Note that if an error= argument is not supplied to an I/O function, it will call ioerror, which will in turn halt with an error message.

Object-at-a-time writing

In this example that output from multiple tasks can use the same channel, and each write() call will be completed entirely before another one is allowed to begin.

if example == 0 || example == 6 {
  writeln("Running Example 6");

  forall i in 1..4 {
    writeln("This should be a chunk: {", "\n a", "\n b", "\n}");
  }

  record MyThing : writeSerializable {
    proc serialize(writer, ref serializer) throws {
      writer.writeln("This should be a chunk: {");
      writer.writeln(" a");
      writer.writeln(" b");
      writer.writeln("}");
    }
  }

  forall i in 1..4 {
    var t:MyThing;
    write(t);
  }
}

Binary I/O with bits at a time

Here we demonstrate bit-level I/O.

* [List of tasks]
1 > Retype the stretch of the Chapel I/O excerpt from "Note that if" through "allowed to begin.".
2 > Answer these questions using the Chapel I/O excerpt:
(a) Which function does an I/O function call when no error= argument is supplied?
(b) Which interface does the record MyThing declare after its name?
(c) What heading introduces the section on bit-level I/O?
3 > Proceed with the Chapel I/O excerpt, starting after its final sentence.

* [Data under study]
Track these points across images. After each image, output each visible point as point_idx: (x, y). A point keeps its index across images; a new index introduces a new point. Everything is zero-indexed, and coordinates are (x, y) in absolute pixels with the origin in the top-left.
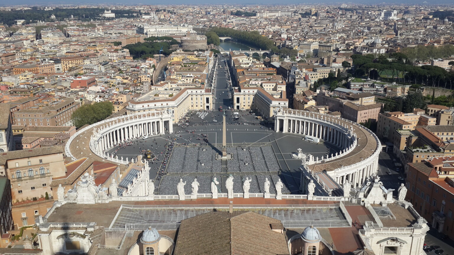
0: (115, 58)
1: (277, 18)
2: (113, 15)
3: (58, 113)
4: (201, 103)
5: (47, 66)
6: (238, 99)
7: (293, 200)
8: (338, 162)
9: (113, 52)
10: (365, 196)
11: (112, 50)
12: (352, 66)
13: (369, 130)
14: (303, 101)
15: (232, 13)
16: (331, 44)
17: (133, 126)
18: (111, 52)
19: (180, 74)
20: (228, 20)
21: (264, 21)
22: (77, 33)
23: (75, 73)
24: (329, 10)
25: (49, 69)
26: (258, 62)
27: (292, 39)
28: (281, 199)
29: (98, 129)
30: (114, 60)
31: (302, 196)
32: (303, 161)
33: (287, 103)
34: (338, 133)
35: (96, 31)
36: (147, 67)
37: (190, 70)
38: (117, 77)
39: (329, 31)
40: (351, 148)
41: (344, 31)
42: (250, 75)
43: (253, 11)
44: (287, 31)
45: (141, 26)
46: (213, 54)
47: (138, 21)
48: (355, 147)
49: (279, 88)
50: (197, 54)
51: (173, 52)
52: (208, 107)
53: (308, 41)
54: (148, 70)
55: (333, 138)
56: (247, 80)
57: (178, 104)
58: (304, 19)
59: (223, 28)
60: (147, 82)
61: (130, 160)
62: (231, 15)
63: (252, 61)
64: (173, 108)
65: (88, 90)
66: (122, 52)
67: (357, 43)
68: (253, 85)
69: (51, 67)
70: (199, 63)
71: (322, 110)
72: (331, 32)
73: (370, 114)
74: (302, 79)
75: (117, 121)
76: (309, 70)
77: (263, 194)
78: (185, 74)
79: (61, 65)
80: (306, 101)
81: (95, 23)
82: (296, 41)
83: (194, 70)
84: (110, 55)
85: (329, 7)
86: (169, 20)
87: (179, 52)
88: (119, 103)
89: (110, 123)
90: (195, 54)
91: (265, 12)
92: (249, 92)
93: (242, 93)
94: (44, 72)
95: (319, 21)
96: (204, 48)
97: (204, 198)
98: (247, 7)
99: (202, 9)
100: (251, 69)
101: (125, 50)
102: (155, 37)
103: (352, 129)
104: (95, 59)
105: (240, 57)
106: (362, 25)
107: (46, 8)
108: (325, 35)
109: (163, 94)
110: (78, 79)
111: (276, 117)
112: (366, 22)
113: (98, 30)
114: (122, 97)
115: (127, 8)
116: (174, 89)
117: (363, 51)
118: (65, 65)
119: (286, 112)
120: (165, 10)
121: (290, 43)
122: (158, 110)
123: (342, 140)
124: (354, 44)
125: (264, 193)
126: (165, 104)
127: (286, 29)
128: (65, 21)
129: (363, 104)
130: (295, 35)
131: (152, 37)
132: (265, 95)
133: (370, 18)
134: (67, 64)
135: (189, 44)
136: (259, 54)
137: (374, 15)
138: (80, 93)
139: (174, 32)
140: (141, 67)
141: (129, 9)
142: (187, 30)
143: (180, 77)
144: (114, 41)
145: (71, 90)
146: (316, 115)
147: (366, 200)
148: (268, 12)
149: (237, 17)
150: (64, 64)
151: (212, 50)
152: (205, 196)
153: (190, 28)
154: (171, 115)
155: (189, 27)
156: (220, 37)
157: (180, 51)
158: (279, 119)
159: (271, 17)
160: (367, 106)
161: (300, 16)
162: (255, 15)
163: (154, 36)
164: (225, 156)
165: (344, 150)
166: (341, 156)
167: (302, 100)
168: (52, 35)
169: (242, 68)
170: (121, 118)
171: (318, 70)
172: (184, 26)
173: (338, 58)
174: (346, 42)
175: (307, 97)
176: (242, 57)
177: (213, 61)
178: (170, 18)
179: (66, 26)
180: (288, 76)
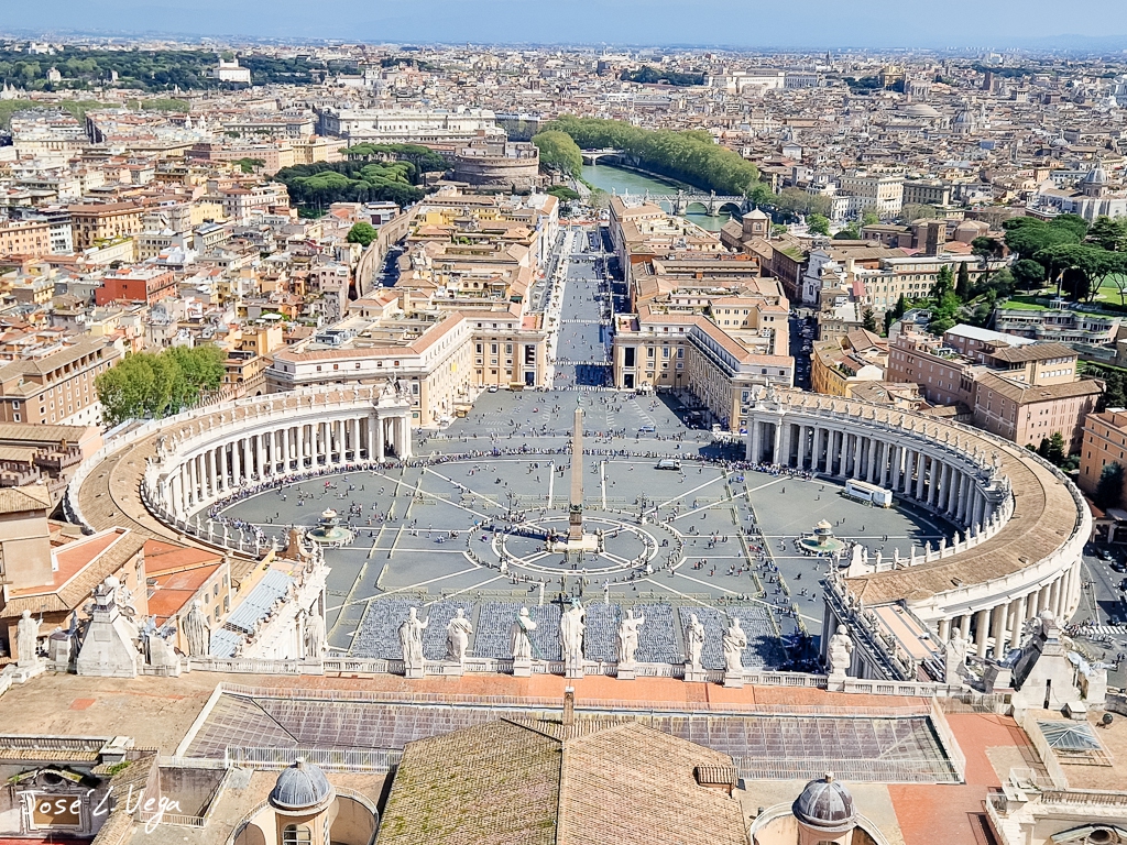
0: (240, 212)
1: (773, 93)
2: (244, 75)
3: (50, 384)
4: (509, 362)
5: (27, 232)
6: (630, 353)
10: (1016, 685)
13: (1052, 466)
14: (843, 366)
18: (229, 192)
19: (445, 267)
22: (125, 129)
23: (112, 256)
24: (943, 72)
25: (32, 243)
26: (701, 235)
27: (818, 161)
30: (236, 217)
31: (808, 676)
33: (790, 371)
37: (477, 253)
39: (939, 140)
40: (991, 524)
42: (675, 274)
44: (801, 135)
45: (329, 111)
46: (557, 204)
47: (324, 94)
48: (1004, 522)
49: (766, 319)
50: (503, 203)
51: (427, 196)
52: (529, 378)
53: (870, 170)
54: (341, 250)
56: (661, 291)
57: (432, 365)
58: (858, 101)
59: (594, 123)
66: (265, 193)
67: (1030, 183)
68: (680, 308)
69: (38, 234)
70: (509, 233)
71: (905, 398)
72: (944, 144)
76: (868, 263)
80: (850, 364)
82: (831, 168)
85: (942, 61)
86: (423, 92)
87: (446, 195)
88: (243, 357)
89: (212, 420)
90: (498, 204)
91: (734, 74)
92: (666, 329)
94: (15, 252)
95: (908, 107)
96: (529, 184)
97: (489, 674)
101: (275, 186)
102: (373, 145)
103: (998, 461)
105: (644, 216)
110: (119, 277)
112: (1061, 113)
113: (194, 122)
116: (420, 316)
117: (1046, 206)
118: (82, 231)
120: (409, 62)
121: (809, 173)
124: (1017, 185)
126: (389, 362)
127: (800, 130)
128: (90, 89)
129: (1038, 382)
130: (829, 149)
131: (364, 145)
132: (719, 340)
133: (1075, 101)
134: (90, 228)
135: (479, 170)
136: (708, 208)
137: (1091, 91)
140: (322, 241)
142: (477, 128)
144: (243, 157)
145: (98, 309)
150: (79, 226)
151: (553, 191)
152: (488, 669)
153: (487, 120)
154: (409, 399)
155: (484, 116)
156: (583, 149)
157: (450, 193)
160: (1051, 389)
161: (847, 90)
162: (700, 81)
164: (576, 538)
165: (968, 532)
166: (957, 552)
170: (245, 403)
171: (895, 266)
172: (467, 111)
175: (855, 351)
176: (649, 215)
178: (427, 86)
180: (798, 283)
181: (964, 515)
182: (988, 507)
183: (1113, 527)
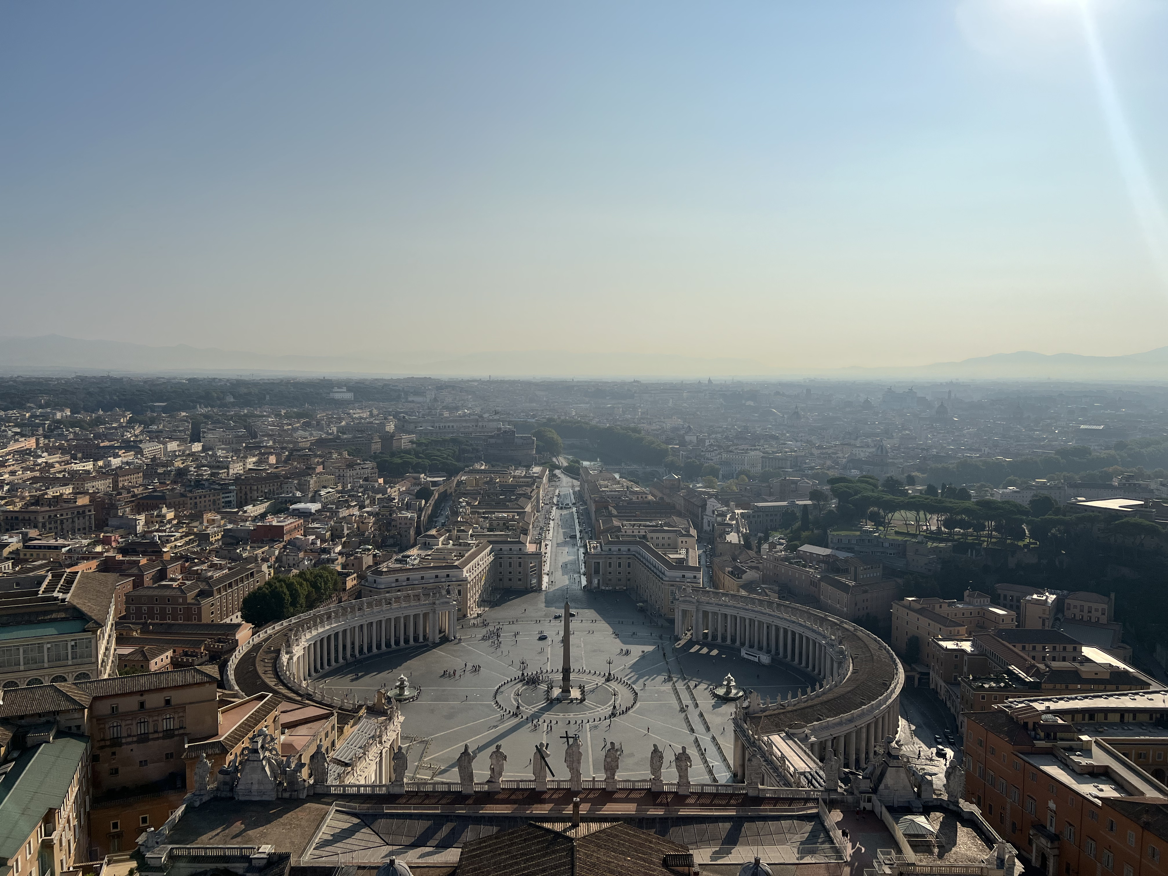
2: (349, 396)
4: (520, 573)
6: (597, 565)
10: (874, 789)
13: (875, 636)
14: (734, 573)
18: (339, 468)
19: (479, 513)
25: (210, 503)
27: (707, 444)
30: (344, 483)
33: (700, 576)
45: (404, 417)
46: (547, 472)
49: (682, 542)
51: (466, 469)
59: (569, 422)
60: (409, 528)
63: (625, 486)
64: (460, 585)
66: (363, 468)
68: (627, 536)
69: (214, 498)
70: (518, 490)
71: (775, 593)
73: (875, 603)
74: (730, 525)
79: (234, 494)
80: (739, 571)
82: (715, 448)
87: (479, 467)
90: (511, 473)
92: (619, 550)
93: (606, 553)
94: (198, 509)
96: (530, 460)
101: (369, 464)
111: (677, 605)
114: (354, 561)
118: (243, 495)
122: (427, 589)
126: (442, 574)
130: (713, 436)
134: (248, 492)
135: (498, 452)
145: (252, 545)
146: (761, 602)
147: (875, 798)
150: (241, 492)
154: (455, 599)
158: (683, 611)
164: (567, 691)
165: (825, 682)
170: (348, 605)
173: (803, 483)
175: (740, 562)
180: (700, 519)
181: (820, 671)
182: (835, 665)
183: (917, 676)
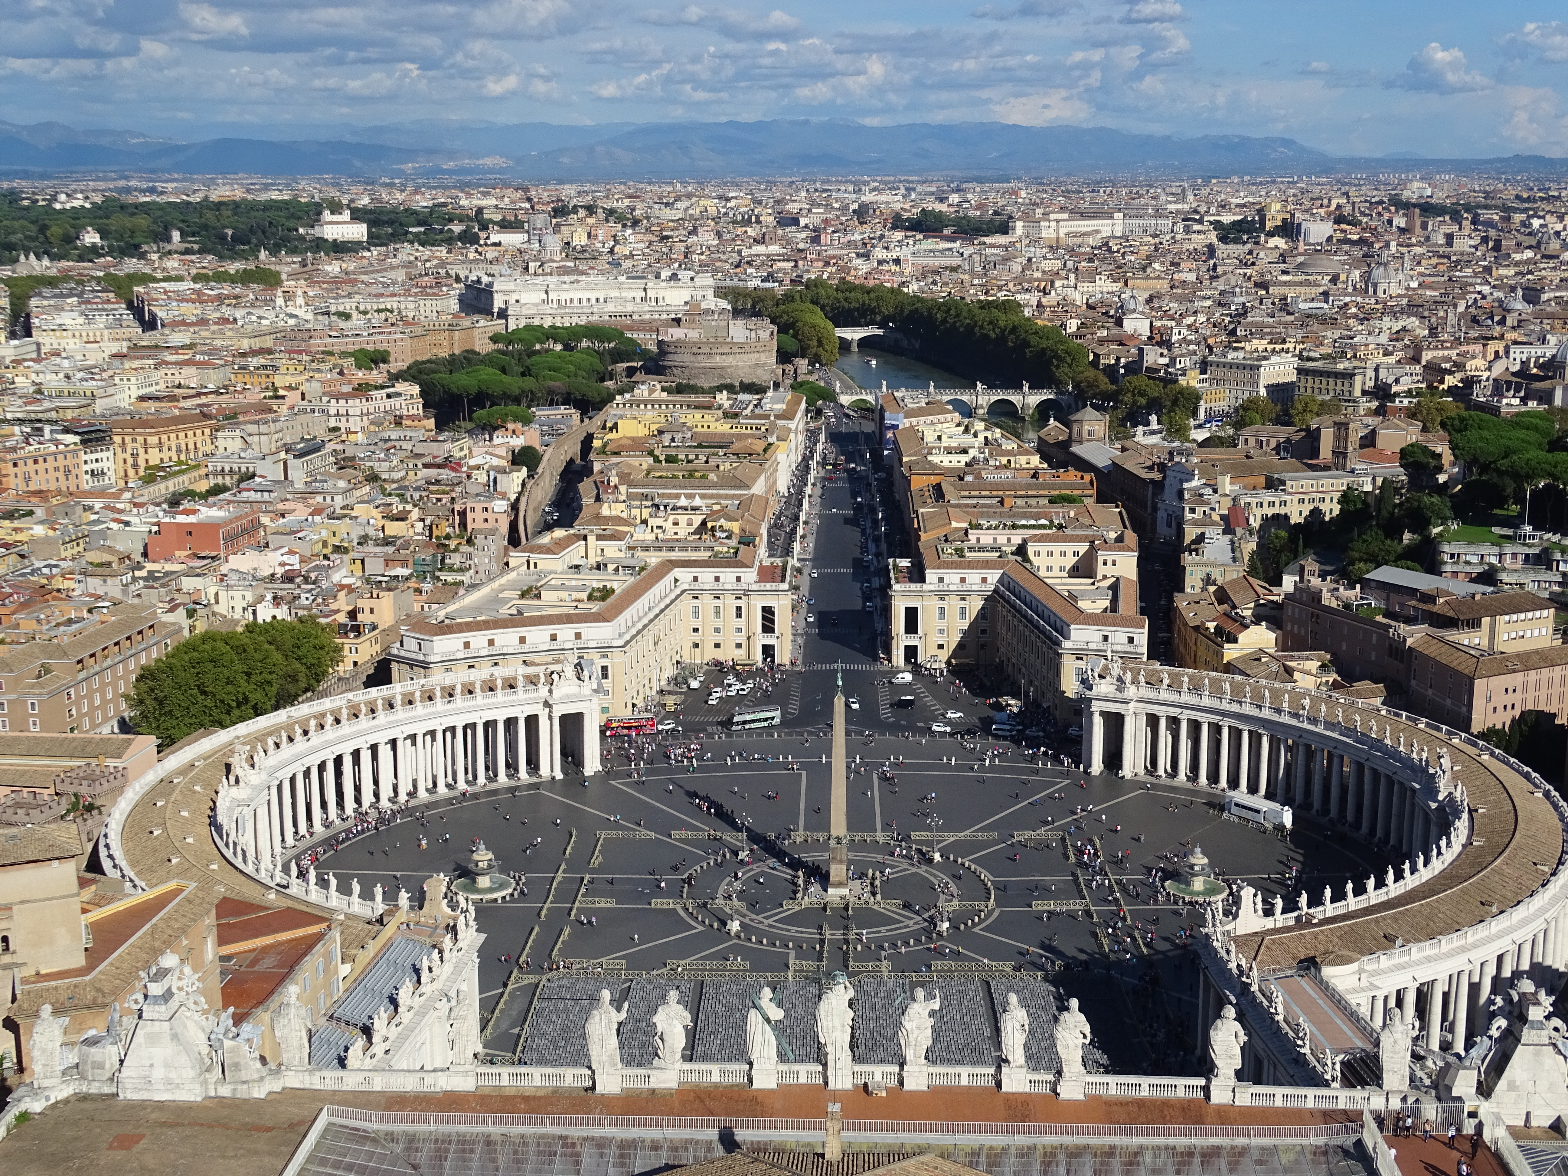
0: (355, 424)
1: (1107, 244)
3: (82, 675)
4: (739, 630)
5: (50, 459)
6: (911, 614)
7: (1141, 1104)
8: (1377, 920)
9: (347, 396)
10: (1485, 1090)
11: (347, 389)
12: (1453, 465)
13: (1526, 769)
14: (1219, 630)
15: (897, 222)
16: (1356, 363)
17: (415, 735)
18: (338, 396)
19: (646, 497)
20: (879, 253)
21: (1045, 258)
22: (191, 311)
23: (171, 489)
24: (1348, 209)
25: (57, 474)
26: (1010, 445)
27: (1175, 338)
28: (1081, 1097)
29: (254, 748)
30: (349, 432)
31: (1182, 1082)
32: (1209, 916)
33: (1142, 638)
34: (1383, 781)
35: (280, 301)
36: (495, 462)
37: (691, 476)
38: (359, 510)
39: (1346, 304)
40: (1439, 853)
41: (1413, 308)
42: (974, 501)
43: (996, 213)
44: (1150, 300)
45: (479, 281)
46: (803, 405)
47: (472, 256)
48: (1457, 848)
49: (1105, 563)
50: (727, 404)
51: (618, 397)
52: (768, 650)
53: (1248, 348)
54: (499, 476)
55: (1359, 807)
56: (954, 524)
57: (627, 637)
58: (1228, 252)
59: (853, 288)
60: (494, 532)
61: (390, 896)
62: (894, 227)
63: (981, 438)
64: (605, 656)
65: (224, 569)
66: (389, 396)
67: (1479, 362)
68: (982, 549)
69: (66, 463)
70: (736, 446)
71: (1309, 673)
72: (1354, 310)
73: (1530, 696)
74: (1215, 524)
75: (345, 712)
76: (1251, 480)
77: (992, 1071)
78: (670, 496)
79: (110, 454)
80: (1230, 627)
81: (278, 268)
82: (1192, 347)
83: (713, 477)
84: (333, 411)
85: (1346, 194)
86: (612, 251)
87: (646, 394)
88: (357, 630)
89: (313, 723)
90: (720, 407)
91: (1052, 216)
92: (963, 580)
93: (932, 587)
94: (33, 487)
95: (1300, 259)
96: (763, 377)
97: (716, 1086)
98: (970, 196)
99: (760, 202)
100: (978, 476)
101: (401, 387)
102: (541, 326)
103: (1446, 762)
104: (263, 428)
105: (928, 419)
106: (1500, 278)
107: (63, 197)
108: (1328, 321)
109: (562, 587)
110: (181, 519)
111: (1090, 700)
112: (1517, 264)
113: (289, 296)
114: (373, 603)
115: (422, 202)
116: (611, 567)
117: (1502, 396)
118: (128, 456)
119: (1135, 681)
120: (591, 210)
121: (1162, 355)
122: (533, 664)
123: (1401, 816)
124: (1459, 366)
125: (999, 1068)
126: (566, 633)
127: (1146, 295)
128: (142, 256)
129: (1499, 647)
130: (1190, 320)
131: (528, 328)
132: (1039, 594)
133: (1536, 247)
134: (141, 451)
135: (692, 358)
136: (1019, 406)
137: (1558, 234)
138: (187, 583)
139: (630, 308)
140: (472, 462)
141: (431, 203)
142: (688, 299)
143: (646, 513)
144: (357, 347)
145: (150, 566)
146: (1276, 695)
147: (1485, 1108)
148: (1066, 216)
149: (920, 236)
150: (124, 449)
151: (797, 386)
152: (716, 1078)
153: (703, 287)
154: (595, 687)
155: (698, 282)
156: (837, 325)
157: (651, 392)
158: (1103, 714)
159: (1078, 241)
160: (1518, 655)
161: (1213, 237)
162: (1004, 229)
163: (537, 322)
164: (840, 885)
165: (1407, 866)
166: (1392, 895)
167: (1211, 626)
168: (81, 320)
169: (936, 471)
170: (361, 698)
171: (1289, 483)
172: (674, 277)
173: (1388, 428)
174: (1427, 356)
175: (1234, 607)
176: (935, 418)
177: (801, 438)
178: (617, 242)
179: (146, 279)
180: (1149, 510)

* [Results of the tasks]
1 >
Note that if an error= argument is not supplied to an I/O function, it will call ioerror, which will in turn halt with an error message.

Object-at-a-time writing

In this example that output from multiple tasks can use the same channel, and each write() call will be completed entirely before another one is allowed to begin.

2 >
(a) ioerror
(b) writeSerializable
(c) Binary I/O with bits at a time

3 >
if example == 0 || example == 7 {
  writeln("Running Example 7");

  {
    var w = openWriter(testfile, serializer=new binarySerializer());

    // Write 011 0110 011110000
    w.writeBits(0b011, 3);
    w.writeBits(0b0110, 4);
    w.writeBits(0b011110000, 9);
    w.close();
  }

  // Try reading it back the way we wrote it.
  {
    var r = openReader(testfile, deserializer=new binaryDeserializer());
    var tmp:uint(64);

    r.readBits(tmp, 3);
    assert(tmp == 0b011);

    r.readBits(tmp, 4);
    assert(tmp == 0b0110);

    r.readBits(tmp, 9);
    assert(tmp == 0b011110000);

    r.close();
  }

  // Try reading it back all as one big chunk.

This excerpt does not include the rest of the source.